“A Good Place to Have a Jewish Life:” Sam Levine Honored with Hursh Award

By Adam Grobman

Though Sam Levine was not born in Harrisburg, he’s become an integral part of it.

“By Harrisburg standards, I’m not native, because I’ve only lived here sixty-five years,” he jokes. “I was born in Hazleton and my family moved here when I was two years old.”

Sam has pretty much been in Harrisburg since – staying here even during college – and he credits the strength of the Jewish community in playing a major role in his and his family’s decision to spend their lives here.

“I wanted to have a Jewish life,” he says. “We lived two blocks away from the Silver Academy, and we just felt the community offered a great lifestyle.”

He has been involved with the Jewish community ever since, and this year, is being honored for his lifelong commitment to community stewardship with the Albert Hursh Leadership Award.

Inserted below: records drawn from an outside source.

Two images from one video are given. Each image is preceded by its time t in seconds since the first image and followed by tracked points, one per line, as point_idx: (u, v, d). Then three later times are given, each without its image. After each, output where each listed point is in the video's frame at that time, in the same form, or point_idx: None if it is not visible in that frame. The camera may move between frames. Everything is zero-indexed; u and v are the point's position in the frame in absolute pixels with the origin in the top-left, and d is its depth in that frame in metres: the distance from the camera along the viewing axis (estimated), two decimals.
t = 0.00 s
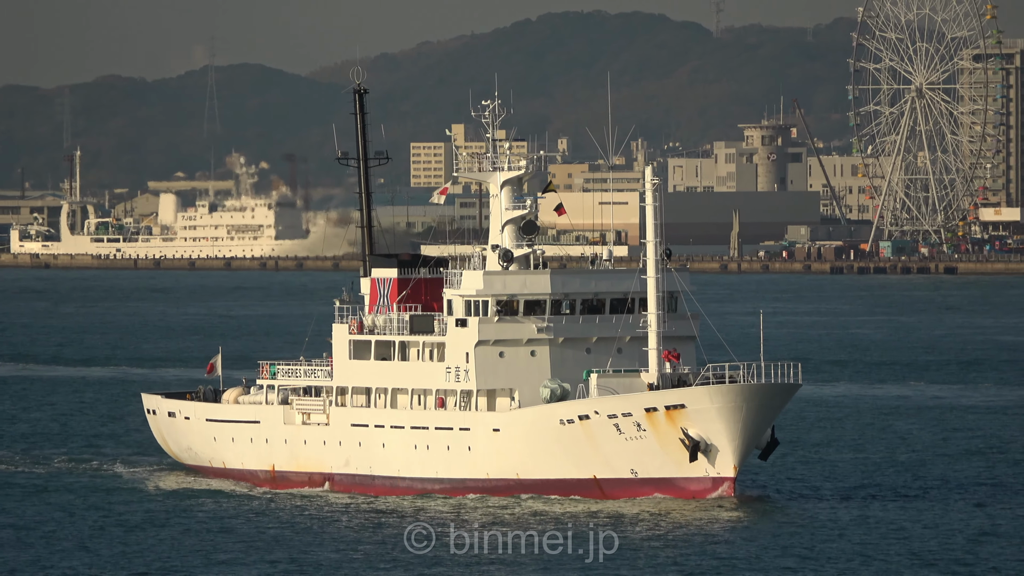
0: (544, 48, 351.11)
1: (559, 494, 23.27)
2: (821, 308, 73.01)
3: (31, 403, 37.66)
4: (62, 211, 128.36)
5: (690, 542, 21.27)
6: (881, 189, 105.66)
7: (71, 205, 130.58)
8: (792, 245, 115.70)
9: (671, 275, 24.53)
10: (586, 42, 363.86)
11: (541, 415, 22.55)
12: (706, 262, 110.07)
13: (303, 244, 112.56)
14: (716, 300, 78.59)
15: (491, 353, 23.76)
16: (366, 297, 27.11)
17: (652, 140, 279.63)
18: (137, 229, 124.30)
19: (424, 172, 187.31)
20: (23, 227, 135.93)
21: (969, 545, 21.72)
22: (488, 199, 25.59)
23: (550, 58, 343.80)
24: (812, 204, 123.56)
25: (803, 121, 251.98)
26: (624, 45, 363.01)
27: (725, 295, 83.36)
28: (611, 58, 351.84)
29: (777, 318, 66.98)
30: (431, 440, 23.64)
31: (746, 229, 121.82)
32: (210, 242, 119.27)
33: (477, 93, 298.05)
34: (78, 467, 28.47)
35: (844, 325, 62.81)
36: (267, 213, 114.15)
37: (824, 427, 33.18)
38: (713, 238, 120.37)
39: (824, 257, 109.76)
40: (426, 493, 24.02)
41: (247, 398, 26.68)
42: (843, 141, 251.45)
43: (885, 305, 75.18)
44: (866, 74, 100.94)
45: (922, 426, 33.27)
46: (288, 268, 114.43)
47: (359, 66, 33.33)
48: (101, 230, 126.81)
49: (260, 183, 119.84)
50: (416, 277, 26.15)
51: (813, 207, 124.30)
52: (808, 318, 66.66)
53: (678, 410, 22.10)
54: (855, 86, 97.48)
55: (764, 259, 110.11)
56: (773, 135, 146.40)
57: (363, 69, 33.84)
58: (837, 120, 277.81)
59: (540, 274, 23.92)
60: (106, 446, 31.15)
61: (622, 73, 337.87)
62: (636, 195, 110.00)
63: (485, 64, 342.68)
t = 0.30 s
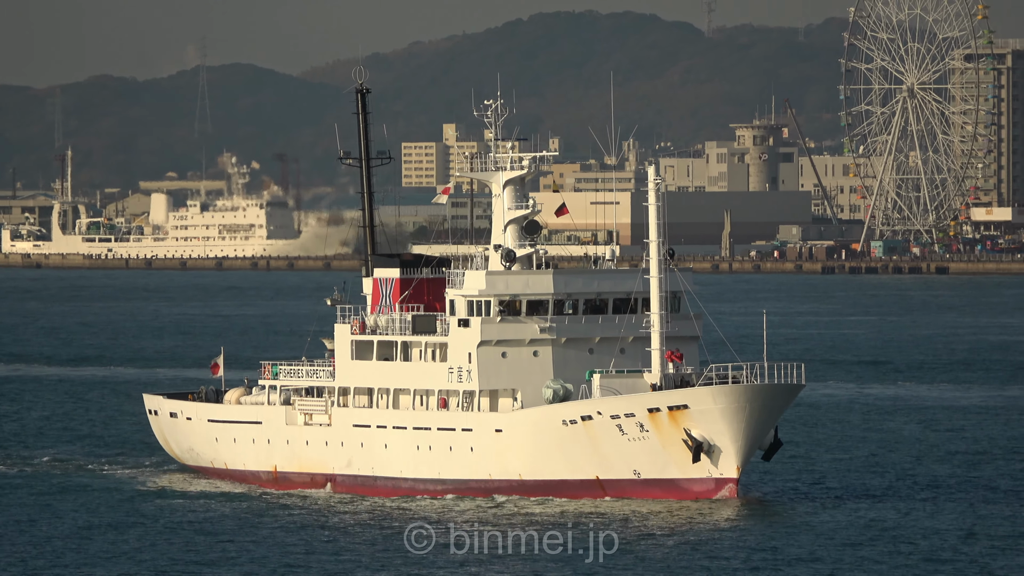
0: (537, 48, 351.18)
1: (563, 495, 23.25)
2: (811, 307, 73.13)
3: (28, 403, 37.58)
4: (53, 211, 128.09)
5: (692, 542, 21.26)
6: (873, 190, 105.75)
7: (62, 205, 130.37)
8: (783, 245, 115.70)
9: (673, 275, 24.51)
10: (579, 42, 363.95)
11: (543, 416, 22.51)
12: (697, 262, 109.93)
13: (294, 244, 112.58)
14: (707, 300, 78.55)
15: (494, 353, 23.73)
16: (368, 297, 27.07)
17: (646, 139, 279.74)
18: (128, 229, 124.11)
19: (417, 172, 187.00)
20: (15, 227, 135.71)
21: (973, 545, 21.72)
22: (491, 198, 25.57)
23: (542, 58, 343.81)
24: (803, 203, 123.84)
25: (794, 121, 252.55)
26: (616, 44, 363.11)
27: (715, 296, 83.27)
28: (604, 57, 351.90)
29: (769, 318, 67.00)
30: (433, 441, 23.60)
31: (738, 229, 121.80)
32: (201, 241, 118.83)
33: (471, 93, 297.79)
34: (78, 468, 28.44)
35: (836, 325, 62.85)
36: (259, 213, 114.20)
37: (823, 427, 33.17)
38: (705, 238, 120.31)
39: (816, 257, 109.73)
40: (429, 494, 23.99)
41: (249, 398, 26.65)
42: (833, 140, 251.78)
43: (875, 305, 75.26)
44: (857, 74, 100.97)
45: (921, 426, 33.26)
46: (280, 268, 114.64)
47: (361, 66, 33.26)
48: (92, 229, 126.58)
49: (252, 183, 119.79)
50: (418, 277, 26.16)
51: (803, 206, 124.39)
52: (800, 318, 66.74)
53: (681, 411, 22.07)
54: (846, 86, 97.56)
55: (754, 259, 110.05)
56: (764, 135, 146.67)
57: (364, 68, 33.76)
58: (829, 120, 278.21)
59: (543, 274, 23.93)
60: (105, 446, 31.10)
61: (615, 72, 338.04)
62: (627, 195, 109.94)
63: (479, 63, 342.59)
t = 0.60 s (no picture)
0: (529, 49, 351.47)
1: (565, 496, 23.22)
2: (802, 308, 73.25)
3: (24, 404, 37.56)
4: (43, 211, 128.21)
5: (694, 542, 21.24)
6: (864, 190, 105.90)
7: (53, 205, 130.56)
8: (774, 245, 115.85)
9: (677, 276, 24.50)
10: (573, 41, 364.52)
11: (546, 416, 22.49)
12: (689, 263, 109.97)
13: (286, 245, 112.74)
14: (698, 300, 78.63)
15: (496, 354, 23.72)
16: (369, 298, 27.07)
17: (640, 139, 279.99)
18: (119, 229, 124.17)
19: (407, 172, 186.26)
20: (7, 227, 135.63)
21: (975, 545, 21.74)
22: (493, 198, 25.57)
23: (534, 58, 344.04)
24: (794, 203, 124.14)
25: (785, 121, 252.72)
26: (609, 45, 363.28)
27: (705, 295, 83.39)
28: (597, 57, 352.14)
29: (763, 317, 67.09)
30: (435, 442, 23.57)
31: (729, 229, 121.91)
32: (192, 241, 118.88)
33: (465, 93, 297.90)
34: (77, 468, 28.42)
35: (828, 325, 62.99)
36: (250, 212, 114.47)
37: (822, 427, 33.18)
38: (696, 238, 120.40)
39: (808, 257, 109.72)
40: (431, 494, 23.97)
41: (250, 399, 26.63)
42: (824, 141, 252.22)
43: (866, 305, 75.43)
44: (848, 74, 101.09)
45: (920, 426, 33.31)
46: (271, 268, 114.86)
47: (362, 66, 33.29)
48: (83, 230, 126.63)
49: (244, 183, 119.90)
50: (420, 277, 26.17)
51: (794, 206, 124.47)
52: (793, 318, 66.93)
53: (684, 411, 22.05)
54: (837, 86, 97.72)
55: (747, 258, 110.09)
56: (755, 135, 146.94)
57: (366, 67, 33.78)
58: (820, 119, 278.66)
59: (545, 274, 23.94)
60: (102, 446, 31.10)
61: (608, 71, 338.32)
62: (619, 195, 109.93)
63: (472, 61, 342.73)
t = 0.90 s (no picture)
0: (523, 48, 351.63)
1: (569, 497, 23.19)
2: (794, 308, 73.34)
3: (21, 404, 37.52)
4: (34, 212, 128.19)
5: (697, 543, 21.23)
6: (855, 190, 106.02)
7: (44, 205, 130.47)
8: (766, 245, 115.92)
9: (680, 276, 24.48)
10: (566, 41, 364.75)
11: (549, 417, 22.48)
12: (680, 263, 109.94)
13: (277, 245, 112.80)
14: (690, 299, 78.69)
15: (499, 354, 23.69)
16: (373, 298, 27.01)
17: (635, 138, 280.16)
18: (110, 229, 124.09)
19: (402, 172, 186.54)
20: None
21: (978, 545, 21.73)
22: (496, 198, 25.51)
23: (527, 57, 344.19)
24: (785, 203, 124.29)
25: (777, 121, 252.89)
26: (602, 46, 363.62)
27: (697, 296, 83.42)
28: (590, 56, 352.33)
29: (756, 318, 67.16)
30: (438, 442, 23.55)
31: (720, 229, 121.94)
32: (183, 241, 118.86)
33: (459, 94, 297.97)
34: (78, 469, 28.39)
35: (821, 325, 63.04)
36: (241, 213, 114.51)
37: (821, 428, 33.16)
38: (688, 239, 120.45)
39: (799, 258, 109.73)
40: (434, 495, 23.94)
41: (253, 399, 26.62)
42: (816, 141, 252.54)
43: (857, 305, 75.57)
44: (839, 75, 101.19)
45: (918, 426, 33.31)
46: (262, 268, 114.94)
47: (365, 65, 33.20)
48: (75, 230, 126.53)
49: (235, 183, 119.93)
50: (423, 277, 26.12)
51: (786, 206, 124.45)
52: (786, 318, 67.00)
53: (687, 412, 22.03)
54: (829, 86, 97.77)
55: (738, 258, 110.04)
56: (747, 136, 147.10)
57: (369, 67, 33.70)
58: (813, 119, 279.02)
59: (547, 274, 23.87)
60: (101, 446, 31.05)
61: (601, 70, 338.57)
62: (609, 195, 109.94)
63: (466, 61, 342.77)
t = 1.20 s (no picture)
0: (514, 48, 351.81)
1: (570, 497, 23.16)
2: (784, 309, 73.43)
3: (17, 404, 37.49)
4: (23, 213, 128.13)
5: (697, 542, 21.22)
6: (845, 190, 106.14)
7: (34, 205, 130.38)
8: (755, 245, 116.00)
9: (681, 276, 24.47)
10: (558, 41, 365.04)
11: (550, 418, 22.46)
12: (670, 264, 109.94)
13: (267, 245, 112.80)
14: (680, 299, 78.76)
15: (500, 355, 23.66)
16: (373, 298, 26.98)
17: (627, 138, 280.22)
18: (100, 229, 124.06)
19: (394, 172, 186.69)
20: None
21: (978, 545, 21.75)
22: (497, 198, 25.50)
23: (519, 57, 344.34)
24: (775, 203, 124.43)
25: (767, 122, 253.09)
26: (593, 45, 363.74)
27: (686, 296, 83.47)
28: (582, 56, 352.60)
29: (747, 317, 67.26)
30: (438, 443, 23.52)
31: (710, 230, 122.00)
32: (173, 241, 118.87)
33: (451, 94, 298.04)
34: (76, 469, 28.37)
35: (812, 325, 63.14)
36: (231, 213, 114.58)
37: (817, 428, 33.18)
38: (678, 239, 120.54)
39: (789, 258, 109.76)
40: (435, 496, 23.91)
41: (253, 399, 26.59)
42: (805, 142, 252.92)
43: (846, 305, 75.71)
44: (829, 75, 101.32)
45: (915, 426, 33.34)
46: (252, 267, 114.90)
47: (366, 65, 33.14)
48: (64, 230, 126.41)
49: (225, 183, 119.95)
50: (423, 278, 26.09)
51: (776, 206, 124.46)
52: (777, 318, 67.12)
53: (689, 413, 22.01)
54: (819, 86, 97.80)
55: (727, 259, 110.03)
56: (737, 136, 147.21)
57: (370, 66, 33.64)
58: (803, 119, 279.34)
59: (548, 275, 23.85)
60: (99, 447, 31.04)
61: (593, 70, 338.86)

“He’s been a community supporter as long as I’ve known him,” says Alyce Spector, the 2020 recipient of the award. “He’s very deserving of the award and more people should come forward and look at these people who help and support the community.”

Sam has been involved with his synagogue as a board member of Beth El Temple for many years, where he also served as assistant treasurer and vice president. Later, inspired by his father-in-law Leonard Berman (the 2005 recipient of the Hursh Award), he joined the board of the Jewish Community Foundation of Central PA, where he recently served as board chair for four years.

“Len piqued my interest many years ago with his involvement,” Sam says. “He was involved early on with the Foundation and is a strong proponent of ensuring the financial needs of the Jewish community are met through the Foundation.”

Sam’s tenure as board chair included bringing a major project to that end to Harrisburg – the Life and Legacy Program of the Harold Grinspoon Foundation.

When Foundation Executive Director Paulette Keifer proposed the project, he recalls skepticism as to whether a community of this size could be successful in the campaign. “But,” he says, “I didn’t think we could afford not to do it.”

Sam became a “cheerleader’’ for the project, working to rally support for the program from the Foundation’s board of directors.

“It proved to be such a success for the community,” Sam says. “As the smallest community accepted to participate in the program, we really shocked not only ourselves, but the Grinspoon staff.”

Between fourteen participating Jewish organizations in Central PA, the program secured more than 600 planned gifts estimated at more than $25 million, fortifying the financial future of the Jewish community. Community organizations continue to use the “planned giving” model to give donors the ability to have an impact for generations to come.

“It speaks so much of our community,” Sam says. “The leadership of our community worked together because they wanted to do something that was good for their organization and the community as a whole, and I’m so proud of how all that came together.”

Sam appreciates the program’s impact as a native of Hazleton – one of many Pennsylvania towns with bygone communities, where there are few traces of Jewish life remaining beyond cemeteries.

“I have that passion and a lot of people who came from those areas have that passion because we’ve seen what happens when the financial support is not there,” he says. “And long-term, the financial support will allow us to recruit younger families and say ‘this is a good place to have a Jewish life.’”

With one of his two children, along with two grandchildren, choosing to stay in Harrisburg, he is grateful for the strong institutions that make a Jewish lifestyle possible in Harrisburg.

“That’s where my passion comes from,” he says. “I want to see that there is an opportunity for my children and grandchildren to be able to live a Jewish life in the greater Harrisburg community.”

Sam says that anything that grows the community and its offerings is exciting to him.

“I think we’re going to see a lot of excitement with the new Campus for Jewish Life,” he says. “I am very optimistic, because the success of the Life and Legacy campaign made me understand that many people have a deep love for this community. We have a Jewish Day School, the Jewish Home – for the size of our community, these things speak a lot to our commitment to the Jewish lifestyle.”